___ Quoted passage ___

Tensorflow Neural Network Regression

model_6

# same as above - based on `model_2`
# but more complexity removed
model_6 = tf.keras.Sequential([
layers.Dense(1, input_shape=[1], name="input_layer"),
layers.Dense(64, activation="relu", name="dense_layer1"),
layers.Dense(32, activation="relu", name="dense_layer2"),
layers.Dense(1, name="output_layer")
], name="my_model_6")

model_6.compile(
loss=tf.keras.losses.mae,
optimizer=optimizers.Adam(learning_rate=0.001),
metrics="mae")
model_6.fit(X_train, y_train, validation_data=(X_test, y_test), epochs=100)
# Epoch 100/100
# 13/13 [==============================] - 0s 5ms/step - loss: 1.9283 - mae: 1.9283 - val_loss: 2.0062 - val_mae: 2.0062

y_pred_6 = model_6.predict(X_test)

___ Dataset extract ___

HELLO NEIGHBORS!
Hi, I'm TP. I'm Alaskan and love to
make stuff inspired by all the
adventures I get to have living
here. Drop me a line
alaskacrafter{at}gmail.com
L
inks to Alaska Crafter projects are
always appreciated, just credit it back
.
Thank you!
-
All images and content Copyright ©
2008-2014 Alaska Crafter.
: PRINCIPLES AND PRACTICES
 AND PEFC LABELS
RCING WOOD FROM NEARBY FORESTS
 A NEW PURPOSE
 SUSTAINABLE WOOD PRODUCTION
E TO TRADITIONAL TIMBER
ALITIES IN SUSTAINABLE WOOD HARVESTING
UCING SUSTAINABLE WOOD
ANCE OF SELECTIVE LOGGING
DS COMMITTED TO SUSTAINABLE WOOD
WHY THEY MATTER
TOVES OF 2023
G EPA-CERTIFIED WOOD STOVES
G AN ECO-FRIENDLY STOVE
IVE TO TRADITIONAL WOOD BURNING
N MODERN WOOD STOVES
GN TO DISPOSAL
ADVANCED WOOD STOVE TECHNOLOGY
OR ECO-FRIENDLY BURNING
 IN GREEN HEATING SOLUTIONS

___
___ Dataset extract ___

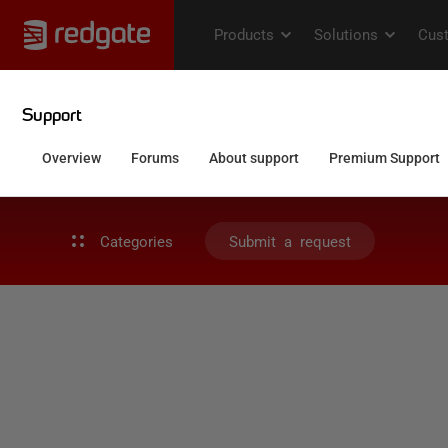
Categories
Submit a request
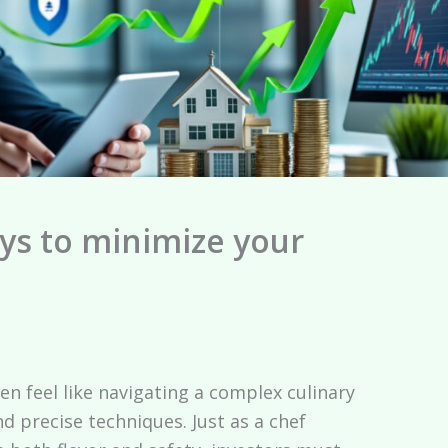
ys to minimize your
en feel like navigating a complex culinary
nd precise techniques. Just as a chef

___

Exercise: Can you retype the TensorFlow regression code from "# Epoch 100/100" to "y_pred_6 = model_6.predict(X_test)" without changing a single character?

Answer to this task:
# Epoch 100/100
# 13/13 [==============================] - 0s 5ms/step - loss: 1.9283 - mae: 1.9283 - val_loss: 2.0062 - val_mae: 2.0062

y_pred_6 = model_6.predict(X_test)